Anfi Interviews famous Norwegian Actor
05/02/2010 - Many famous people enjoy holidaying in Anfi - often coming to our island paradise to escape harsh winters and to recharge their batteries before their next big job.
Recently, Anfi played host to famous Norwegian actor, Sven Nordin and his wife Turid. The couple are frequent visitors to Anfi and this time, Sven kindly took a moment out of his holiday time to talk to us about his extensive career and the Norwegian film industry.
Anfi: I was reading a little bit about the Norwegian film industry and since the eighties it seems to be going through a bit of a revival.
Sven: We were lagging a little bit behind Sweden and Denmark, but the Norwegian film industry has grown a lot in the last ten years – and in 2001 we were nominated for an Oscar for a film in which I starred called “Elling”.
Anfi: And the audiences are not just Norwegian; they are actually from other Scandinavian countries?
Sven: Well, in the seventies and the eighties only the Norwegians watched Norwegian films, but today our films are quite popular within all Scandinavian countries.
Anfi: And how would you say the genres of films have developed? At the start they were more about social realism. How do you see that they have evolved?
Sven: Apart from films about social realism, we are now making more romantic comedies, horror movies, children’s movies and documentaries. The most popular film last year, Max Manus, was a war movie which was seen by more than a million Norwegian people.
Anfi: And how do you see the future of the Norwegian film industry? Conquering Hollywood - is that the challenge? Or are people just happy making good films?
Sven: I think it’s a challenge and a goal for Norwegian filmmakers to reach a more international audience and receive international recognition. Already directors from other European countries are coming to our country because they find Norwegian film interesting.
Anfi: And why do they think it is interesting?
Sven: The Norwegian culture is different from many other cultures. We have, for instance, the Lap people up in the North and they have their own language, culture and way of living. I think people from outside Norway find stories from earlier days and also from the Viking period in Norway interesting.
Anfi: You’re a film actor and television actor but also you really love theatre. Which do you prefer?
Sven: Well, I like TV and movies, but what I do most is stage acting from works by our most famous Norwegian writer, Henrik Ibsen. Usually I work a lot with the national theatre in Oslo, which is our main theatre at home. What made me well known in my own country was TV, because I was acting in many TV series in the 80’s and 90’s - when you do TV, you get to be famous all around the country!
Anfi: And what are your plans for the future?
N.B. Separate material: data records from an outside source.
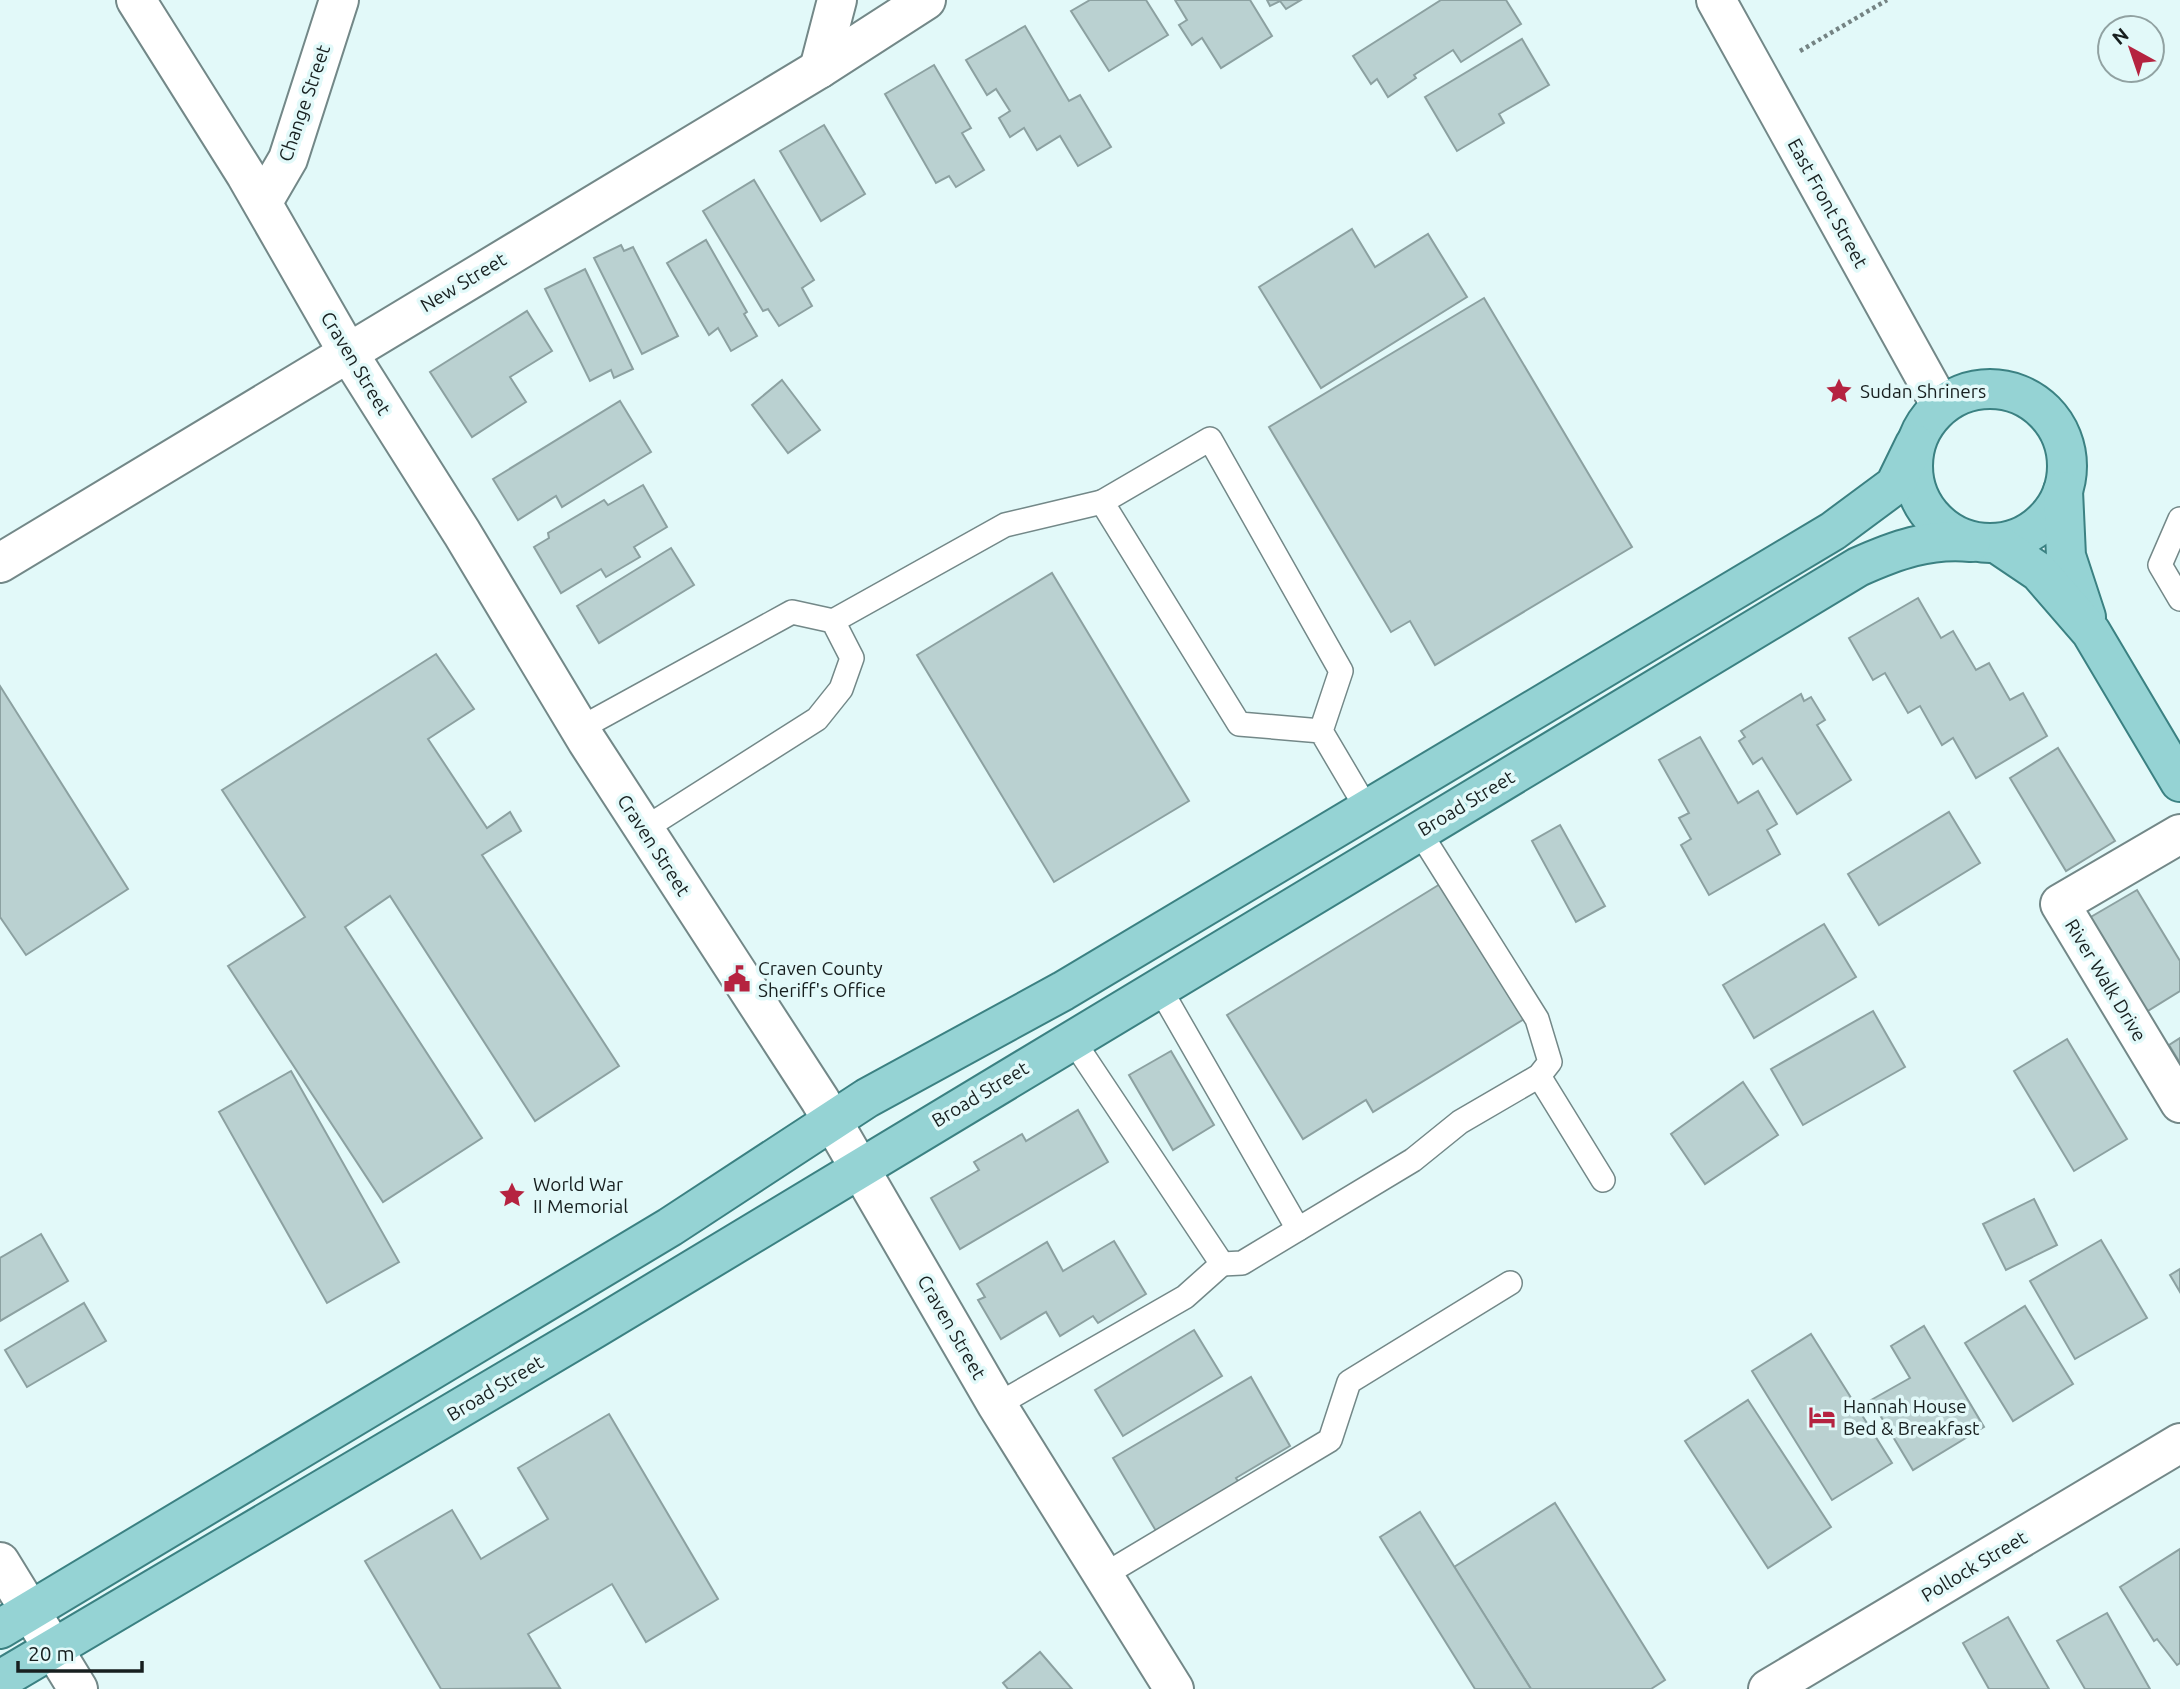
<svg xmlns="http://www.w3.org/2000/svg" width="2180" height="1689" font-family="Ubuntu,sans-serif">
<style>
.building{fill:#bad1d1;stroke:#8ca1a1;stroke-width:2}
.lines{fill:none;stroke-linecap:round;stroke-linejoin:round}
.lane-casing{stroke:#738888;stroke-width:26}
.street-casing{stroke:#738888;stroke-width:42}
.secondary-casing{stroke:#738888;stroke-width:42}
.primary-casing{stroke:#3b8182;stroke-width:42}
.path{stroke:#748383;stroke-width:4.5;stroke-dasharray:3.5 3.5;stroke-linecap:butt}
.lane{stroke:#fff;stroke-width:23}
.street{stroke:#fff;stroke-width:38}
.secondary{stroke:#fff;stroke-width:38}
.primary{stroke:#95d3d4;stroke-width:38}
.labels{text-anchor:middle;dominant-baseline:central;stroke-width:7;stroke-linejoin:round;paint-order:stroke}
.street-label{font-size:19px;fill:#171f1f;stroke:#e2f9f9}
.poi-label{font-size:19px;fill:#171f1f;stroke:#e2f9f9;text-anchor:start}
</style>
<rect width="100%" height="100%" fill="#e2f9f9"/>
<g class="building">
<path d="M1090 0H1146L1168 35 1109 71 1071 11Z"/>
<path d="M1175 0H1250L1272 36 1221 68 1202 38 1192 45 1179 25 1187 20Z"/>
<path d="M1267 0H1301L1286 9 1280 1 1270 6Z"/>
<path d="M1441 0H1506L1521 24 1461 62 1453 50 1414 75 1416 78 1388 97 1377 79 1371 84 1353 56Z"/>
<path d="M1025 26 1069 101 1080 95 1111 147 1078 166 1060 136 1037 150 1024 128 1010 137 999 118 1010 111 996 89 987 95 966 60Z"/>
<path d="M1522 39 1549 85 1499 114 1504 123 1457 151 1425 97Z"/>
<path d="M934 65 971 128 962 133 984 170 956 187 949 176 936 183 885 94Z"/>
<path d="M824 125 865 194 821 221 780 151Z"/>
<path d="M754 180 814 280 802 288 812 306 779 326 768 309 763 311 703 211Z"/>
<path d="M1352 229 1375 267 1428 234 1467 297 1321 388 1259 287Z"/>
<path d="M706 240 747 312 744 314 757 336 731 351 718 328 709 335 667 263Z"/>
<path d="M621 245 624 251 633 247 678 336 642 354 594 258Z"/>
<path d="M585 269 633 369 614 378 611 370 590 381 545 289Z"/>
<path d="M1484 298 1632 547 1435 665 1410 621 1391 632 1269 427Z"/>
<path d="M527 311 552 351 510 377 526 402 472 437 430 372Z"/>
<path d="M782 380 820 430 788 453 752 405Z"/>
<path d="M620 401 651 452 562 507 556 496 518 520 493 479Z"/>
<path d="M643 485 667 527 634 547 640 557 606 577 601 569 561 593 534 547 549 538 548 533 604 500 608 505Z"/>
<path d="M671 548 694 585 599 643 577 606Z"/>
<path d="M1052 573 1189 801 1054 882 917 655Z"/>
<path d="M1918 598 1941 638 1953 631 1976 670 1989 663 2010 700 2023 693 2047 736 1976 778 1953 738 1942 745 1920 706 1908 713 1885 673 1873 680 1849 638Z"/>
<path d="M436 654 474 709 428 739 487 828 510 812 521 831 482 855 619 1066 535 1121 390 896 345 927 482 1138 383 1202 228 966 305 917 222 790Z"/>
<path d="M0 686 128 889 26 955 0 917Z"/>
<path d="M1801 694 1804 701 1811 697 1825 720 1817 725 1851 780 1797 814 1762 758 1753 764 1739 741 1745 737 1741 731Z"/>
<path d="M1700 737 1738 803 1758 791 1777 824 1767 830 1780 854 1709 895 1681 845 1691 839 1679 818 1689 813 1659 760Z"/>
<path d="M2058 748 2115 841 2066 871 2010 778Z"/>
<path d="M1949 812 1980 863 1879 925 1848 874Z"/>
<path d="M1560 825 1605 906 1576 922 1532 841Z"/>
<path d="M1445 881 1529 1016 1373 1112 1366 1100 1303 1139 1227 1015Z"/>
<path d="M2137 890 2180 961V991L2146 1012 2089 918Z"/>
<path d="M1824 924 1856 977 1754 1038 1723 985Z"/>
<path d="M1873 1011 1905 1067 1803 1125 1771 1069Z"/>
<path d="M2180 1038V1063L2169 1045Z"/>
<path d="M2067 1039 2127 1139 2074 1171 2014 1071Z"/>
<path d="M1171 1051 1214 1125 1173 1150 1129 1075Z"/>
<path d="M291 1071 399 1262 327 1303 219 1112Z"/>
<path d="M1743 1082 1778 1135 1705 1184 1671 1134Z"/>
<path d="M1078 1110 1108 1162 960 1249 931 1198 979 1170 974 1162 1022 1134 1026 1141Z"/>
<path d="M2034 1199 2057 1245 2006 1270 1983 1224Z"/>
<path d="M41 1234 68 1281 0 1321V1258Z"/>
<path d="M2101 1240 2147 1318 2075 1359 2030 1281Z"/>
<path d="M1114 1241 1146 1294 1098 1323 1093 1316 1060 1336 1046 1312 1001 1339 978 1300 985 1297 977 1284 1047 1242 1063 1271Z"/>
<path d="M2180 1269V1292L2170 1275Z"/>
<path d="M84 1303 106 1341 27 1387 5 1350Z"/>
<path d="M2025 1306 2073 1384 2013 1421 1965 1343Z"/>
<path d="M1924 1326 1984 1427 1913 1470 1871 1400 1910 1378 1891 1346Z"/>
<path d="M1194 1330 1222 1376 1123 1436 1095 1390Z"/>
<path d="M1811 1334 1892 1463 1832 1500 1752 1371Z"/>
<path d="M1251 1377 1290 1446 1236 1478 1239 1483 1156 1531 1113 1458Z"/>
<path d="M1748 1400 1831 1527 1768 1568 1685 1441Z"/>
<path d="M609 1414 718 1599 646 1642 612 1584 528 1634 560 1688 441 1689 365 1561 452 1510 481 1559 548 1519 518 1468Z"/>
<path d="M1555 1503 1665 1680 1651 1689H1531L1454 1567Z"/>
<path d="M1420 1512 1531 1689H1475L1380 1537Z"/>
<path d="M2180 1549V1663L2177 1665 2157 1639 2154 1641 2120 1587Z"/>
<path d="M2107 1613 2150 1689H2085L2057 1641Z"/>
<path d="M2008 1617 2049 1689H1989L1963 1643Z"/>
<path d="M1040 1652 1072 1689H1008L1003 1683Z"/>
</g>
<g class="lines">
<g class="lane-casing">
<g id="lane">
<path d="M2180 519 2160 565 2180 599"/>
<path d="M833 621 1005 525 1102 502"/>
<path d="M579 729 792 612 833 621 852 658 841 689 817 719 644 829"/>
<path d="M1321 731 1239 724 1102 502 1210 439 1341 671 1321 731 1367 809"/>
<path d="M1159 987 1298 1229"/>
<path d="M1072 1039 1222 1264 1242 1263 1413 1160 1460 1122 1539 1076 1550 1062 1537 1019 1419 831"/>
<path d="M1539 1076 1603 1180"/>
<path d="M997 1405 1185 1297 1222 1264"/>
<path d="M1104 1575 1330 1440 1349 1382 1510 1283"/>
</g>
</g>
<g class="street-casing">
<g id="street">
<path d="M136 0 246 175 347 351 462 533 587 741 820 1100 997 1405 1174 1689"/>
<path d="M819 69 837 0"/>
<path d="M263 202 288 159 339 0"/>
<path d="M0 563 819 69 926 0"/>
<path d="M2180 834 2060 904 2180 1103"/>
<path d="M0 1562 78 1689"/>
</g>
</g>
<g class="secondary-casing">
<g id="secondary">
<path d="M1716 0 1941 406"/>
<path d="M1768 1689 2180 1443"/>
</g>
</g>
<g class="primary-casing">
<g id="primary">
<circle cx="1990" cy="466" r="77"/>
<path d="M2063 491 2066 556 2086 617"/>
<path d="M1996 543 2039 572 2091 632 2180 782"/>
<path d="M0 1629 670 1227 867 1098 1063 991 1833 531 1895 485 1915 444"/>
<path d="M0 1680 594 1329 1858 567C1896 550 1929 538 1971 542"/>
</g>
</g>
<path class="path" d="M1800 51 1887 0"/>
<use href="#lane" class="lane"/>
<use href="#street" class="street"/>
<use href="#secondary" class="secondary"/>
<use href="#primary" class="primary"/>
</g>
<defs>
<g id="sight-bare" transform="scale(2.1)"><path d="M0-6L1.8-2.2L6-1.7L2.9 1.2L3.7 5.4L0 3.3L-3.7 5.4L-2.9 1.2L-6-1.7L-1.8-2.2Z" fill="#b52340" stroke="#e2f9f9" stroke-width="2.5" paint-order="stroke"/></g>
<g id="civic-bare" transform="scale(2.1)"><path d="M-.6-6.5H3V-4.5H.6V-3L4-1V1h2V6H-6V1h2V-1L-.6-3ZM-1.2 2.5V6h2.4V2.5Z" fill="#b52340" stroke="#e2f9f9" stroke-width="2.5" paint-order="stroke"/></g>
<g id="hotel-bare" transform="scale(2.1)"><path d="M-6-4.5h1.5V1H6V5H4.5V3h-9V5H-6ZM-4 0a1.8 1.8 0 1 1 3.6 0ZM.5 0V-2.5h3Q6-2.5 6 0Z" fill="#b52340" stroke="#e2f9f9" stroke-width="2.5" paint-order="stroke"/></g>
</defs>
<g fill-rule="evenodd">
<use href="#sight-bare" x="1839" y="391"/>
<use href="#civic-bare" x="737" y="979"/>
<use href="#sight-bare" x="512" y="1195"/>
<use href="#hotel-bare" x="1822" y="1417"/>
</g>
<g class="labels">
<g class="street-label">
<text transform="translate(304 103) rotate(-71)">Change Street</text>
<text transform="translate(1828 203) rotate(61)">East Front Street</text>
<text transform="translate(463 282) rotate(-31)">New Street</text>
<text transform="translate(356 363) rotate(59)">Craven Street</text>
<text transform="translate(1466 803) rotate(-31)">Broad Street</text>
<text transform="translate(654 845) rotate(57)">Craven Street</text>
<text transform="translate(2106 980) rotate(59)">River Walk Drive</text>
<text transform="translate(980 1094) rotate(-31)">Broad Street</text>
<text transform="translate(952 1327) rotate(60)">Craven Street</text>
<text transform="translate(495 1388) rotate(-31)">Broad Street</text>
<text transform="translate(1974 1566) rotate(-31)">Pollock Street</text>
</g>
<g class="poi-label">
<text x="1860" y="391">Sudan Shriners</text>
<text x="758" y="968">Craven County<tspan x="758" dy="22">Sheriff's Office</tspan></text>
<text x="533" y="1184">World War<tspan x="533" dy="22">II Memorial</tspan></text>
<text x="1843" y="1406">Hannah House<tspan x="1843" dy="22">Bed &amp; Breakfast</tspan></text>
</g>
</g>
<g transform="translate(2131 49) rotate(320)"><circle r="33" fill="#e2f9f9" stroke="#91a2a2" stroke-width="2"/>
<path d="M0-5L12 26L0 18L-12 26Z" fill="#b52340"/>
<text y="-10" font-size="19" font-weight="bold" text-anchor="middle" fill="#171f1f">N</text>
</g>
<path d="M18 1661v10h124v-10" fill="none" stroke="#171f1f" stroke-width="3.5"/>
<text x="28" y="1661" font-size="21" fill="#171f1f" stroke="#e2f9f9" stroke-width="5" paint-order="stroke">20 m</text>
</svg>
What other new projects do you have in the pipeline?
Sven: When I return from this beautiful holiday here in Anfi, I’m going back on tour with a show that’s been running for half a year in Norway with three of my best male friends. We are doing a comedy show based on music, sketches and humorous stuff. We’ll be on tour until Easter, then I start acting in a Norwegian movie based on a novel called “Theory and Practice”. At the end of August I’ll start a new TV detective series which is based on novels by famous Norwegian writer, Anne Holt.”
Anfi: It seems from what you are saying that there is enough work for you in Norway without going out of Norway and that the audiences in the cinema and the theatres have been increasing over the years.
Sven: Yes, that’s right, but at my age as a male actor it’s almost the best period in my whole career. There are so many parts in the history of drama that have been written for a man in his fifties, so I am very lucky because there is so much to choose from.
Anfi: Although Norway as a culture and country is not very well known outside of the Scandinavian society there still seems to be a lot of material for you to work from rather than have to leave and have to go to Hollywood.
Sven: Yes. What is difficult for a Norwegian actor is the language barrier. There are just a few people in the world that know Norwegian and as an actor you do your best work when you speak your own language. When I went to Hollywood with “Elling”, I was seeing some agents. They liked the movie very much, but when we were discussing parts in American or English films you go into the “drawer” for German submarine captains and soldiers or a Viking part because of your accent! So, the only thing I’ve done in English was a small part as a Norwegian whaling captain in a film with Kenneth Brannagh about Shackleton - the English explorer who went to Antarctica. Those are the kind of parts that you get outside your own country, so I think it is more convenient to go for a career in your own country and your own language.
Anfi: Does being stereotyped because of your accent feel frustrating for you or do you feel optimistic that Norwegian cinema will be able to be exported?
Sven: I’m not frustrated. I find it quite natural actually that it’s difficult to break through into international territory when you are born and raised in a small country like Norway. What we hope for is to make Norwegian film more popular abroad. The main goal is to make our own stories in our own language and to make them so popular that people outside Norway and Scandinavia want to see them.
Well, Sven has proved to be a great ambassador for the Norwegian film industry and has certainly encouraged all of us at Anfi to discover the wealth of fascinating Norwegian films!
Thanks very much to Sven and good luck for the future.